Grouping an entire category of sexuality into an “at risk” category that prevents them from helping to potentially save up to three lives by donating a pint of blood seems rather antiquated.
Pabron added that there are other groups in the U.S. that are more at risk than the LGBT community for HIV/AIDS – and the Red Cross doesn’t screen them out.
“Though sexually active homosexual men are at a higher risk for HIV than other populations, there are other groups that are at even higher risk, and nothing’s being done to prevent them from donating,” Pabron explained. “So, that’s why we’re trying to implement a new policy.”
Recent talks with the FDA about lifting the ban and imposing restrictions would create similar legislation to the European Union. In many EU countries, men who have sex with men are allowed to donate blood if they have abstained from homosexual intercourse for a year.
Pabron expects the policy, which was changed Dec. 23, 2014, to be officially enacted within the next several months.
Though gay men are banned from donating regardless of STD/HIV test results or if they use protection while having sex, heterosexual people with certain STDs are still permitted to donate blood.
After 12 months of treatment, heterosexual people with syphilis and gonorrhea are allowed to donate blood. Chlamydia, venereal warts (human papilloma virus) and genital herpes does not cause you to be screened out of selection.

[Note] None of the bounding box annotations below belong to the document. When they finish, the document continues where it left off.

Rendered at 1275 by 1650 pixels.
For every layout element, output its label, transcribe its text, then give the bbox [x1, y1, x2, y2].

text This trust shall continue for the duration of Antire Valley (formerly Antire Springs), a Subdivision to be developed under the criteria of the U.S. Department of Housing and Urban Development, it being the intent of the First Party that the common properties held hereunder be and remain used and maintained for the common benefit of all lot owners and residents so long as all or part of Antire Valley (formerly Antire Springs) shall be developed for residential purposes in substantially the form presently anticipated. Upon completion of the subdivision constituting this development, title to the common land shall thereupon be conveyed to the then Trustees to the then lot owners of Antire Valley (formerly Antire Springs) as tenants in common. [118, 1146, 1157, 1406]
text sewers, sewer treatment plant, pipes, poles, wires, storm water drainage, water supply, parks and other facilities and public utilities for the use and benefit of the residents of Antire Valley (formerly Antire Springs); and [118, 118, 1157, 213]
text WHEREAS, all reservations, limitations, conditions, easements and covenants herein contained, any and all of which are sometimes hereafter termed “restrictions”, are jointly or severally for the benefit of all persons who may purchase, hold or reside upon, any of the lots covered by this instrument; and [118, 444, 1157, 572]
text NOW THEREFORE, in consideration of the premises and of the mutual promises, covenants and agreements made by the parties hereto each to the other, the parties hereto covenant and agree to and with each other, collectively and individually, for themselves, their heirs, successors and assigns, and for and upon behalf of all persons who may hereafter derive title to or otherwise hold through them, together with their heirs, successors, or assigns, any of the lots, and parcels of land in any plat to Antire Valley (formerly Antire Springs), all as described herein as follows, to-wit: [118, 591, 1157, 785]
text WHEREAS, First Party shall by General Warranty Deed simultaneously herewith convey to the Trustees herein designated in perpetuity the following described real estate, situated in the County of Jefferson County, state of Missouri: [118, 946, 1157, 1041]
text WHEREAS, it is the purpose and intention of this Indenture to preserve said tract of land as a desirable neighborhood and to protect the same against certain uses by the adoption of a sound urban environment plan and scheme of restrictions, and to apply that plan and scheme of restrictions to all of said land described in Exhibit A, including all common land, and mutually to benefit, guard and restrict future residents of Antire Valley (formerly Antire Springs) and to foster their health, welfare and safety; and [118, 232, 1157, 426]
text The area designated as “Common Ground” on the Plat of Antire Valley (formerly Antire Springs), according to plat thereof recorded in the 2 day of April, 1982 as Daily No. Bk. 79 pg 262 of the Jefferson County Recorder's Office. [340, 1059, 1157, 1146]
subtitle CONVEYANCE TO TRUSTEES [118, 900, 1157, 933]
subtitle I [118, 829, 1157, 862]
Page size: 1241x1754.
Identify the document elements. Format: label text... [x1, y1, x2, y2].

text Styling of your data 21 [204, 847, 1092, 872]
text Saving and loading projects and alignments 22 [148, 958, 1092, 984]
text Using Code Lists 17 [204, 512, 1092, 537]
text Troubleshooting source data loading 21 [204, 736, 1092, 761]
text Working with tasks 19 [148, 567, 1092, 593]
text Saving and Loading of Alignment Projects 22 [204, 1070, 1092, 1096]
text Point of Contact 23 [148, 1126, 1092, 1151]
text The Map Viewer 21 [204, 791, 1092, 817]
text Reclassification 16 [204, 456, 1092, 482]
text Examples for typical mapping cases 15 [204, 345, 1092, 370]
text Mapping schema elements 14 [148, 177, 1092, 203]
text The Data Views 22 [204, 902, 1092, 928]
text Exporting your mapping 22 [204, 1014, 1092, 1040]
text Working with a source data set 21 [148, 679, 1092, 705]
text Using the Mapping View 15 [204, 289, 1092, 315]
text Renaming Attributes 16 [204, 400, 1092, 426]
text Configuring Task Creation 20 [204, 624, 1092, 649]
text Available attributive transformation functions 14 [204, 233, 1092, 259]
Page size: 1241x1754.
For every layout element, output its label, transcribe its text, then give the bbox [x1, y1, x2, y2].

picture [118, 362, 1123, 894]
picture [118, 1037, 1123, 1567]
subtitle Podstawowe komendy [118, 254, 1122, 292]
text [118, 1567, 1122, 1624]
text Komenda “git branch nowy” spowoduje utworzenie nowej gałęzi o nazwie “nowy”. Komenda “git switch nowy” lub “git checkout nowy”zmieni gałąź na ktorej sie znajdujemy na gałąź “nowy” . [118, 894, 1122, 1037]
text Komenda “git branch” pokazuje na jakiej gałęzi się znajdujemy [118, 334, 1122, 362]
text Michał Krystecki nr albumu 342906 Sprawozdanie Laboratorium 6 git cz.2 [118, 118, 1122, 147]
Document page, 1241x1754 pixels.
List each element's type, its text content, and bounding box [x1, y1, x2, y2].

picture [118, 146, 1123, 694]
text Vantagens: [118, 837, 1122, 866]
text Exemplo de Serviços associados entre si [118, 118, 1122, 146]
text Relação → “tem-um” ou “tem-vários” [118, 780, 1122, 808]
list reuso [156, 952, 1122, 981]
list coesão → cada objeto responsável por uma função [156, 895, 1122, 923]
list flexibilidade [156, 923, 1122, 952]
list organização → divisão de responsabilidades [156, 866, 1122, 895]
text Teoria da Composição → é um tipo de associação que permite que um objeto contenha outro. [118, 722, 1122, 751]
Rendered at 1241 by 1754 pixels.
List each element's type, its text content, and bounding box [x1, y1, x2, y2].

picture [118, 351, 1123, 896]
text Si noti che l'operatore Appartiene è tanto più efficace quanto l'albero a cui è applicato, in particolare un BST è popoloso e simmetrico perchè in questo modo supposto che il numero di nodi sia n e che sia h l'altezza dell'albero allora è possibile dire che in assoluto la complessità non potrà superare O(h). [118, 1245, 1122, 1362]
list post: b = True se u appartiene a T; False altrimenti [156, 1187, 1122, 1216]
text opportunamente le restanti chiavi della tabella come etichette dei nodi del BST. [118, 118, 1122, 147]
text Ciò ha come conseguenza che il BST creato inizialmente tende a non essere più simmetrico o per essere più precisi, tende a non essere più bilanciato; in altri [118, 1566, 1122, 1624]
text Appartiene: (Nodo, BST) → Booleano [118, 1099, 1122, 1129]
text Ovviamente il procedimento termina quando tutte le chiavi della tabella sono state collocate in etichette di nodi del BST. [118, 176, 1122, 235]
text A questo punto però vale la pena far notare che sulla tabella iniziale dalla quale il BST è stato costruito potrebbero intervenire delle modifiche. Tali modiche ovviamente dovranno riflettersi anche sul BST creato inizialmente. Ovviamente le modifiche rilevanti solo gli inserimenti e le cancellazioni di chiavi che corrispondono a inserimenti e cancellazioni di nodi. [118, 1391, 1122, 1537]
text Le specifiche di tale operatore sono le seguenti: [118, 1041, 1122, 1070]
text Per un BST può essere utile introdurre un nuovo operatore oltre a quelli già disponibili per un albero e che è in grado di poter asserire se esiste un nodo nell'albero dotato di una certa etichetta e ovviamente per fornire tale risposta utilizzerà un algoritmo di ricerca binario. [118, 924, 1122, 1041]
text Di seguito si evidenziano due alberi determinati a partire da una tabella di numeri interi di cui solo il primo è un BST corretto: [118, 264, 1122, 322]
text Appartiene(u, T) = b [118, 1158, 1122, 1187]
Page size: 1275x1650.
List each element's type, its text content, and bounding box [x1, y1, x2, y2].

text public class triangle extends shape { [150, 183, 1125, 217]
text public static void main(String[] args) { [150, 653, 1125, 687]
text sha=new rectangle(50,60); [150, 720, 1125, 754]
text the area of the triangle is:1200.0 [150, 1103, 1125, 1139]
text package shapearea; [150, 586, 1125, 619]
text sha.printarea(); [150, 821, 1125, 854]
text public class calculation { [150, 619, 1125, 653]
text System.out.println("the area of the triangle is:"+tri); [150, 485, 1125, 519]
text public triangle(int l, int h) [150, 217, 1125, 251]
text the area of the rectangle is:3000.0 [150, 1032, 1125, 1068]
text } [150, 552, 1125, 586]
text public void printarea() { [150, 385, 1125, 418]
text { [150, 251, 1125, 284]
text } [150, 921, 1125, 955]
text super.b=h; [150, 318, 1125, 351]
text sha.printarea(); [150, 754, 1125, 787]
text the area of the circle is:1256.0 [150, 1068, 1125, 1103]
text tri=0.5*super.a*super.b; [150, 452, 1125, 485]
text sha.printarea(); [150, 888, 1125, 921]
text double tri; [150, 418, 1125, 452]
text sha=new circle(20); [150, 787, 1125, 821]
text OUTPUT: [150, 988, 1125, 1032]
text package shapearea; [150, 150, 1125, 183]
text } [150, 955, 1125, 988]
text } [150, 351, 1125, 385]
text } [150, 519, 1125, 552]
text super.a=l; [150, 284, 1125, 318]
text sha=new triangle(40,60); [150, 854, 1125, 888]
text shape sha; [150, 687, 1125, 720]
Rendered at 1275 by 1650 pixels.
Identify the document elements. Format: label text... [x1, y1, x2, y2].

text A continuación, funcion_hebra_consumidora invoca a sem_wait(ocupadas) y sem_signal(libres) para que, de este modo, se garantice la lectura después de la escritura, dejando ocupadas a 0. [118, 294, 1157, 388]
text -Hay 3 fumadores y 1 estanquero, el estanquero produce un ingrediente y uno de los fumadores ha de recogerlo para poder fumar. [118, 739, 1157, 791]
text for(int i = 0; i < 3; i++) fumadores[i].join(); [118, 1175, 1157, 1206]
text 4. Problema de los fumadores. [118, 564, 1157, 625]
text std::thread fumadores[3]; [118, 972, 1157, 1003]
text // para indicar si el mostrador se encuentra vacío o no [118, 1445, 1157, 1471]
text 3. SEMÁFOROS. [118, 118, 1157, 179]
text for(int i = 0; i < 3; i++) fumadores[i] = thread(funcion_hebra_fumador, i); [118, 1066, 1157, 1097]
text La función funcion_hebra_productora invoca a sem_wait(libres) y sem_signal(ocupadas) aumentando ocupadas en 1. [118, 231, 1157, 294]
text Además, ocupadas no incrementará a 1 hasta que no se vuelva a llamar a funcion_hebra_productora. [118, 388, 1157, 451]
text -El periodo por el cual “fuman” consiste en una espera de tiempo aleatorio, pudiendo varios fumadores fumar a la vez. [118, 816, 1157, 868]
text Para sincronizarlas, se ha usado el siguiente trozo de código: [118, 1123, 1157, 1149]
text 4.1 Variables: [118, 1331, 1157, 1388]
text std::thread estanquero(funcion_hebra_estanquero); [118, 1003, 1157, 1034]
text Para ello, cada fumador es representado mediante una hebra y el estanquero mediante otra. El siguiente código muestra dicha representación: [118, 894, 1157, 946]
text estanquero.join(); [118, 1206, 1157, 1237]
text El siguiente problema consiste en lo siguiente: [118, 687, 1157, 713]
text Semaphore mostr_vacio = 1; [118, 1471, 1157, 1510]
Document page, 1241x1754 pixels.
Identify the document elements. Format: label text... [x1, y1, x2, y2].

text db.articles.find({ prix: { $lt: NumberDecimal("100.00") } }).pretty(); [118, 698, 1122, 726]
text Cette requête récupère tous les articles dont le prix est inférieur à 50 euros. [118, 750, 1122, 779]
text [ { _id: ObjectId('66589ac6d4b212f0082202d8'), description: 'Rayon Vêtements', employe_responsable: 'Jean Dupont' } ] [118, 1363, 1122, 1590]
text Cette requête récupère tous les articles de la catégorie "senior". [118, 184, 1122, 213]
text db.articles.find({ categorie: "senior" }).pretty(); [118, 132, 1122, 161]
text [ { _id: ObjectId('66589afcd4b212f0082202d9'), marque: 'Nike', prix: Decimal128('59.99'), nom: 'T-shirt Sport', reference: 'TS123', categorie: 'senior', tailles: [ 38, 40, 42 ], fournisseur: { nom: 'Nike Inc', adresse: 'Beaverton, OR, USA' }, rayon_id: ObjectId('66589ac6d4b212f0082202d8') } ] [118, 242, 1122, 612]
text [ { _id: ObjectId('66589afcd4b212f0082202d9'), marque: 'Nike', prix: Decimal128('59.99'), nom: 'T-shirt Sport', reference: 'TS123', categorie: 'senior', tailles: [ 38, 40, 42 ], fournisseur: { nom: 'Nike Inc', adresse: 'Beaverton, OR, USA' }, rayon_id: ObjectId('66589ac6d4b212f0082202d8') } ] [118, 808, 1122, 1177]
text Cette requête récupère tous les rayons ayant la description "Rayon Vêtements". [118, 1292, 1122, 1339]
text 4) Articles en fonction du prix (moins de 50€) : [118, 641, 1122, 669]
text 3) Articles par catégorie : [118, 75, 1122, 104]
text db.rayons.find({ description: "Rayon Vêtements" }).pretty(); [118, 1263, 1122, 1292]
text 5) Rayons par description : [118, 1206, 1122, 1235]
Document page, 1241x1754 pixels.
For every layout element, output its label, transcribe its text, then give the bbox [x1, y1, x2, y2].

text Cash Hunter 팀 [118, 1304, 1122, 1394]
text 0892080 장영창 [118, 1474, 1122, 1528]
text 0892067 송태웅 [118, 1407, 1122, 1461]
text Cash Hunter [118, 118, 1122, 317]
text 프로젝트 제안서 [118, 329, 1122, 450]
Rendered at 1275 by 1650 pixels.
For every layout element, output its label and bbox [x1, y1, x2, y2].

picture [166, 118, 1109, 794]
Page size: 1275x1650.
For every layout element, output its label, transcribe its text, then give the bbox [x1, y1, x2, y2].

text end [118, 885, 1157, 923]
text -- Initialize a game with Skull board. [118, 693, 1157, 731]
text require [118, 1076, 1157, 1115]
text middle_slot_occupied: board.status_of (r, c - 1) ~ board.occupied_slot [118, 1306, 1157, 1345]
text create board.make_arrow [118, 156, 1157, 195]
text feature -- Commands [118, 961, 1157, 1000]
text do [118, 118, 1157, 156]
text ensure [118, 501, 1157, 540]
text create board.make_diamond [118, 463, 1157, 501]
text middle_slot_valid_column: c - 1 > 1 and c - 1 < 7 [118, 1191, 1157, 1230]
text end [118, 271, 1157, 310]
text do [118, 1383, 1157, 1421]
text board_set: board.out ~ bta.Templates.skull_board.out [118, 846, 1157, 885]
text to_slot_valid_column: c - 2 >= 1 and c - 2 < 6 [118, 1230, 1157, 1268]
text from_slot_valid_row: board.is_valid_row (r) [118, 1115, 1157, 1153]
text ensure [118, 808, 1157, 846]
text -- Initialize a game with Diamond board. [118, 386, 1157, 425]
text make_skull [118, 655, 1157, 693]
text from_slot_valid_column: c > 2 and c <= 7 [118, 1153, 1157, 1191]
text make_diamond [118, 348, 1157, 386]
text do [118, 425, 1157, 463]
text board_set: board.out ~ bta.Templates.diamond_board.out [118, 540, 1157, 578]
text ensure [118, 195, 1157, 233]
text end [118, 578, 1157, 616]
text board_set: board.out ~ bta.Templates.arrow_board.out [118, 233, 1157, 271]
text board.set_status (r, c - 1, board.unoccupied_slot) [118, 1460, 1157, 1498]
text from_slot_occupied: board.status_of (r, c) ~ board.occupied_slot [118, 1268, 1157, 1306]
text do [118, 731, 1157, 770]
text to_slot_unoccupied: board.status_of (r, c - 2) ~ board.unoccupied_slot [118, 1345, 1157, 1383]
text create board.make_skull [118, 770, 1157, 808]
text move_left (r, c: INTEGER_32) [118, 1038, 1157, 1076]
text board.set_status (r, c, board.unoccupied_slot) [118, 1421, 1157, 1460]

Are people with STDs any less of a risk than gay men without HIV/STDs? If someone has had an STD that likely means that he/she was engaging in “risky sexual behavior.” Does that make them any less of a person? No.
Donating blood is not a right.
But, with more HIV and STD-free blood, more lives can be saved. The Red Cross says that blood shortages are a constant problem.
Why not consider enforcing strict rules for gay men to donate blood, rather than enforcing a ban over the entire community?